Dec. 12–13 at the Royal.
Introspective, erudite, and often vain New Yorkers—once the domain of Woody Allen—now seem to be irrevocably associated with Lena Dunham and her world of equally chatty urbanites. But long before Dunham’s depictions of post-grad hipsters in Girls, another well-bred director, Whit Stillman, crafted hilarious and unsettling films dealing with an earlier, but no less hated, upper-middle class phenomenon: the New York yuppie.
This week, The Seventh Art, a Toronto-based website devoted to cinema, teams up with the Royal to show Stillman’s 1990 debut feature, Metropolitan (Dec. 12, 7 p.m.), and his poison-pen love letter to early-’80s New York, The Last Days of Disco (Dec. 13, 7 p.m.). It’s the first instalment of the site’s “Live Directors Series.” Stillman will be in attendance both nights to offer his thoughts on independent filmmaking, preppies, and his other two films—Barcelona and last year’s Damsels in Distress.
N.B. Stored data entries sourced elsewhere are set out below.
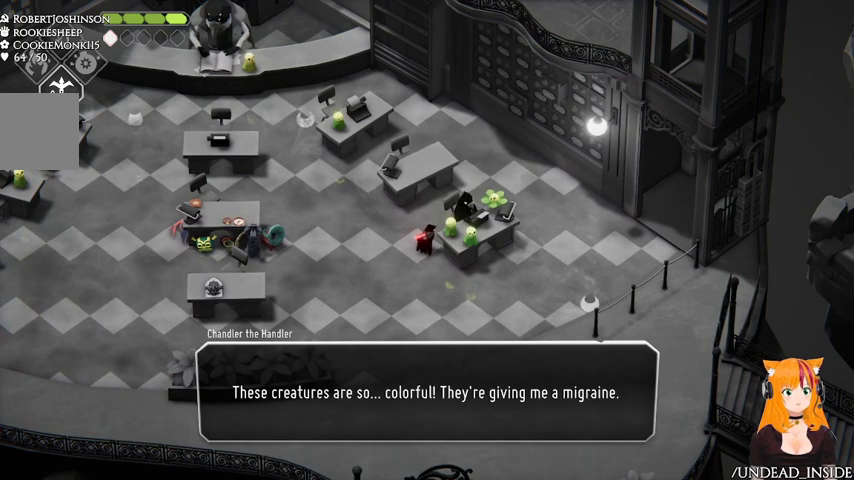
{"buttons": [], "left_stick": "center", "right_stick": "center", "events": []}
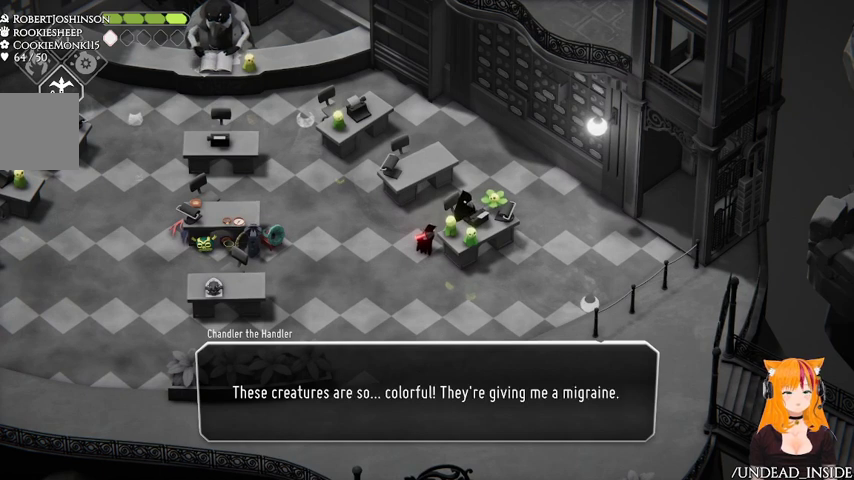
{"buttons": [], "left_stick": "up-right", "right_stick": "center", "events": [[67, "left_stick", "up"], [467, "left_stick", "up-right"]]}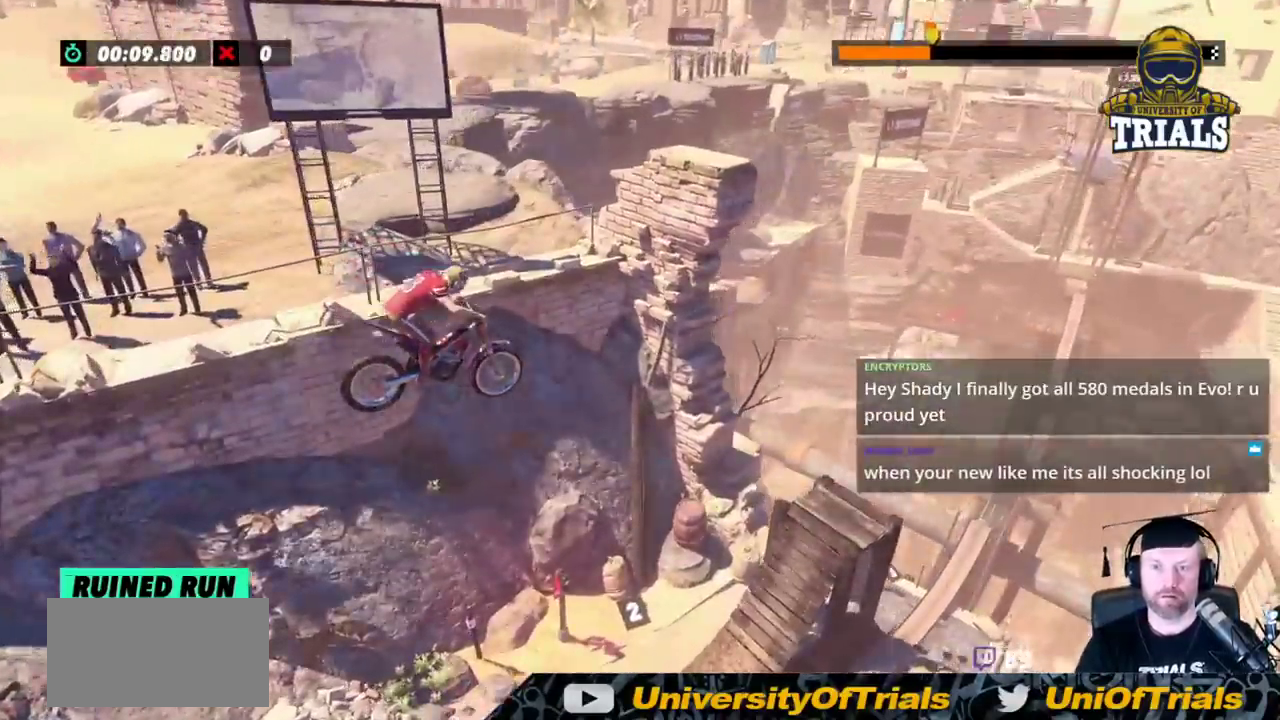
Gameplay with a controller (Xbox layout); each line is a JSON object with the inputs held at the frame after it. "events" lists button and stick changes between this image and that frame as [ms after this image, input, new state], when the widget could be followed in between. Not read: A B DPAD_DOWN DPAD_LEFT DPAD_RIGHT DPAD_UP L1 L3 R1 R3 SELECT START X Y right_stick.
{"buttons": ["R2"], "left_stick": "center", "events": [[133, "left_stick", "left"], [233, "left_stick", "center"]]}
Stillman has wryly called both of the films being shown at the Royal “comedies of mannerlessness.” Last Days of Disco (1998) depicts the formerly subterranean dance culture on the brink of fading away, after all its decadence had been drained. Metropolitan is set in the elite Manhattan debutante-ball scene of the late 1980s. The film seems both of its time and yet oddly ahistorical; its moneyed college-student protagonists are preoccupied with love and lust, but discuss those topics in a way that would make Edith Wharton smile. Perhaps the reason Stillman’s depictions of the recent past seem so unusual is because unlike Dunham, he sees these characters as part of a long lineage of elites. Their insecurities and incessant philosophizing certainly call to mind Hannah and Marnie of Girls, but their cruel social gamesmanship is much more Dangerous Liaisons. The worlds Stillman portrays in his films may be on the verge of vanishing, but they give way to new venues for the musings and machinations of the young and urban.